Chapter 2
The first thing I felt was shock at how cold he felt through the longjohns. I was freezing and his flesh felt colder than mine. His slim, muscular body was vibrating like a tuning fork. My natural tendencies rushed to the surface and all I could think of was how to help him. I began rubbing his arms briskly, then thought of frostbite and stopped, frustrated. Finally I just fitted my body to his as best I could and held him. I didn’t have a lot of body heat to share, but I willed what I did have into him. I pressed closer, suddenly remembering something I had witnessed a few weeks after meeting him.
We had worked a case involving the kidnapping of a young woman in quite an unusual manner. We were getting all the unusual cases, the ones involving more than the usual rote or protocols. Pendergast had gotten a rep for cracking the strange cases, the unbelievable; for asking kooky questions; for expressing questionable opinions and possibilities. He began to be known as Mulder. Enter me, a forensic pathologist interested in profiling, willing to work wherever and with whomever, and it was almost an afterthought that I would become his Scully. I don’t think he’d ever seen the show, but he knew who Mulder and Scully were the way he seemed to know everything else. I realized this one night while we huddled behind a row of garbage cans on stakeout. I heard a strange noise, a sort of hiss-pop, and glanced at him, whispering, “What’s out there?”
He had turned luminous silver eyes on me, one eyebrow raised and tongue firmly in cheek, and replied, “Why the truth, doctor. The truth is out there.” His lips had twitched minutely before he turned to peer around the cans again. I never did find out what the noise was and, to tell the truth, I was too busy trying to suppress a snort of laughter to care. That night stands out in my memory because it was the first time I began to see the real Pendergast, not just the legend who turned heads when he strode obliviously through FBI buildings or the dragon who’d campaigned strenuously against being assigned a partner, if only temporary, part-time, and for teaching purposes. He’d continued to awe and amaze me on a regular basis, but he no longer scared me.

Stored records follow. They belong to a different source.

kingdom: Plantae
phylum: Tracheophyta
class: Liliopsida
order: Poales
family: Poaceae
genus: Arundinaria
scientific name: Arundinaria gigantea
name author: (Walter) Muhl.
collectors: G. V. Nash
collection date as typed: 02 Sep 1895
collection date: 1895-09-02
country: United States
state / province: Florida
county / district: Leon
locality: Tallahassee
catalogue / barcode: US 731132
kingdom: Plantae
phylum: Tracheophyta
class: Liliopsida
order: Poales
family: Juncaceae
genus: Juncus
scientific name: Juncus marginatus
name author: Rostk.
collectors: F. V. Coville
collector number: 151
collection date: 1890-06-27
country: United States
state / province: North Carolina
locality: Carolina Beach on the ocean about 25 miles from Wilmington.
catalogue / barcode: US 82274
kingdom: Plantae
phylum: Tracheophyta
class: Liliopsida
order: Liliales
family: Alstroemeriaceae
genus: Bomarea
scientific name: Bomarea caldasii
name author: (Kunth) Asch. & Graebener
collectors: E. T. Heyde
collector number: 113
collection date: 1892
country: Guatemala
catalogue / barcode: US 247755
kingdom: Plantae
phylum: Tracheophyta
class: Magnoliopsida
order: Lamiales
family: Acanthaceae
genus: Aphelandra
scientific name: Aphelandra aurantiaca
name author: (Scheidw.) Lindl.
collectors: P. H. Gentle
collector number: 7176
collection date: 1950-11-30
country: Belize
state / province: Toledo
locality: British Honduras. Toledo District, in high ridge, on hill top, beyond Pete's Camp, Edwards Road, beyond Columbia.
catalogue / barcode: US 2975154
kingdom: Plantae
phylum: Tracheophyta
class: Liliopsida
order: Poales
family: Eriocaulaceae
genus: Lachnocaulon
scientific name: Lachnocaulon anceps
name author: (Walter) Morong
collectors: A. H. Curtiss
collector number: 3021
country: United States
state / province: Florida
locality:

Anyway, we finally found the girl, and I provided cover as Pendergast pulled her from the hole where she’d been for nearly two weeks. She came up sobbing, reaching out to him, and when her feet found solid purchase she’d clutched at him madly, throwing her arms about him. An unnameable expression flitted across his fine features; sort of a mixture of repulsion and terror, and his body had stiffened perceptibly, before, with an obvious effort, he’d put his arms around her, offering the comfort she needed. I saw the cost to him and admired him anew for his strength, wondering if anyone ever touched him. I thought perhaps he would’ve been the loneliest person I’d ever known, had he not been so comfortable with himself. It seemed as though, even when surrounded by a group of people hanging onto his every word, he was alone.
Now I held him tighter, hoping he wasn’t steeling himself to my touch, so desperate for a little warmth that he had to force himself to touch me. I found myself automatically pulling back a little at this thought, and pressed into him again. I thought the action must be warming him, because it seemed to make me colder. A sudden pain hit my back and I sucked air through my teeth.
“C-Cat.” He was speaking into my neck. His breath sent a shiver spiraling down through me. “Th-there is something we can do. A way to get w-warm.”
I felt my eyebrows climb. Surely he wasn’t suggesting... Then I knew it didn’t matter. Hearing his stuttering vulnerability at that moment, I would’ve done anything he asked. I probably would’ve at any moment. I waited.